In multiple gestation (twins and above) there is an increase in blood volume up to 2500 ml compared to 1600 ml for a singleton.8 Multiple gestations experience an increased cardiac workload, have an increased risk of developing pre-eclampsia and are at increased risk of pre-term labour and exposure to tocolytics. The combination of expanded blood volume plus greater likelihood of both pre-eclampsia and tocolytic use puts these women at particularly high risk of pulmonary oedema.

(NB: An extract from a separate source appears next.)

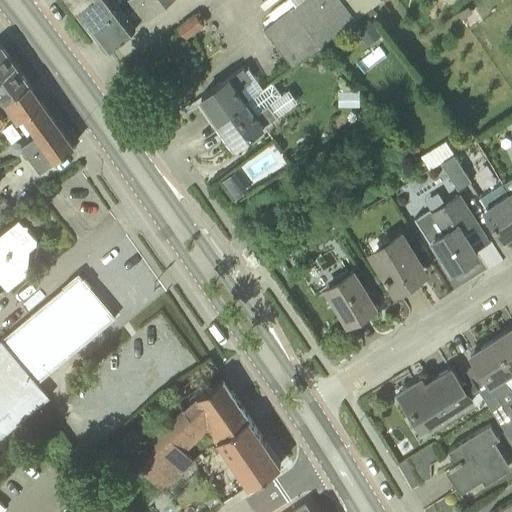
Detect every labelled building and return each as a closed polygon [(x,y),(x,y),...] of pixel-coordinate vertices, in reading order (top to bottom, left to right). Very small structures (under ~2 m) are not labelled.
[(83,0),(76,5),(92,26),(125,0),(83,0)] [(108,47),(167,0),(125,0),(92,26),(108,47)] [(299,0),(264,28),(292,65),(373,4),(369,0),(299,0)] [(187,38),(205,24),(195,11),(177,25),(187,38)] [(368,42),(381,33),(370,16),(356,27),(368,42)] [(0,43),(0,73),(15,63),(1,43),(0,43)] [(15,63),(0,73),(0,101),(28,81),(15,63)] [(201,95),(218,120),(234,109),(245,99),(237,89),(251,79),(243,67),(201,95)] [(28,81),(0,101),(0,125),(6,121),(2,113),(10,108),(31,137),(22,143),(27,150),(23,153),(27,159),(32,156),(41,169),(74,145),(28,81)] [(360,105),(361,89),(339,88),(339,105),(360,105)] [(254,113),(245,99),(234,109),(218,120),(235,145),(277,116),(268,103),(254,113)] [(450,139),(425,153),(431,163),(455,149),(450,139)] [(459,188),(472,180),(455,153),(442,162),(459,188)] [(241,179),(235,171),(223,180),(229,188),(241,179)] [(511,176),(501,183),(511,198),(511,176)] [(511,231),(511,198),(501,183),(481,197),(487,207),(485,208),(503,237),(511,231)] [(474,220),(459,196),(433,212),(431,209),(417,218),(430,241),(433,239),(452,270),(477,254),(461,228),(474,220)] [(0,218),(12,208),(5,200),(0,203),(0,218)] [(20,215),(0,231),(0,279),(8,289),(28,272),(32,247),(37,242),(38,237),(20,215)] [(415,278),(412,274),(423,268),(401,232),(388,240),(391,244),(374,255),(396,290),(415,278)] [(347,321),(375,304),(353,270),(326,287),(347,321)] [(0,438),(49,398),(37,382),(115,317),(79,274),(2,339),(2,340),(0,341),(0,438)] [(511,326),(494,338),(511,367),(511,326)] [(511,369),(511,367),(494,338),(470,353),(477,363),(467,369),(510,440),(511,438),(511,406),(510,403),(511,401),(511,391),(511,389),(502,375),(511,369)] [(230,456),(261,435),(210,358),(169,386),(185,405),(198,419),(204,416),(210,426),(230,456)] [(460,384),(451,368),(419,388),(415,382),(398,393),(421,430),(470,399),(467,394),(477,388),(471,377),(460,384)] [(184,448),(210,426),(204,416),(198,419),(185,405),(134,454),(163,488),(195,459),(184,448)] [(485,480),(501,470),(486,445),(498,438),(490,424),(448,448),(455,459),(449,463),(451,466),(449,468),(461,489),(483,476),(485,480)] [(261,435),(230,456),(248,485),(280,463),(261,435)] [(404,462),(415,483),(436,472),(431,463),(442,457),(435,445),(404,462)] [(63,511),(103,511),(105,511),(98,505),(96,507),(81,494),(63,511)] [(511,511),(511,498),(490,511),(511,511)]
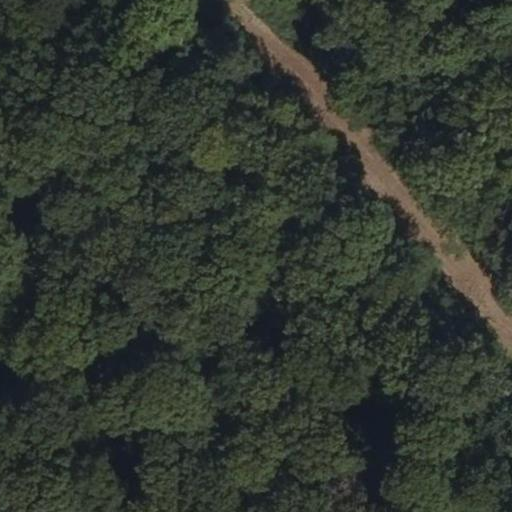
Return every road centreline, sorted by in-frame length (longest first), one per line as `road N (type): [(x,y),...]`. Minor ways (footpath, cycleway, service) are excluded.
road 1 (track): [(0,233),(216,0)]
road 2 (track): [(407,0),(511,105)]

For example, in one study of 71 triplet pregnancies, 15 developed PED (22%); 14/15 were treated with magnesium sulfate either for tocolysis or seizure (eclampsia) prophylaxis.9
In high-order multiples (three or more fetuses), which are typically delivered by caesarean, increased use of IV fluid prior to caesarean delivery was found to be a risk for post-partum PED.10
Pre-eclampsia is associated with a change in colloid oncotic pressure, due to protein loss in the urine and altered endothelial permeability. The increased afterload (hypertension) and diastolic dysfunction of pre-eclampsia contribute to the development of pulmonary oedema.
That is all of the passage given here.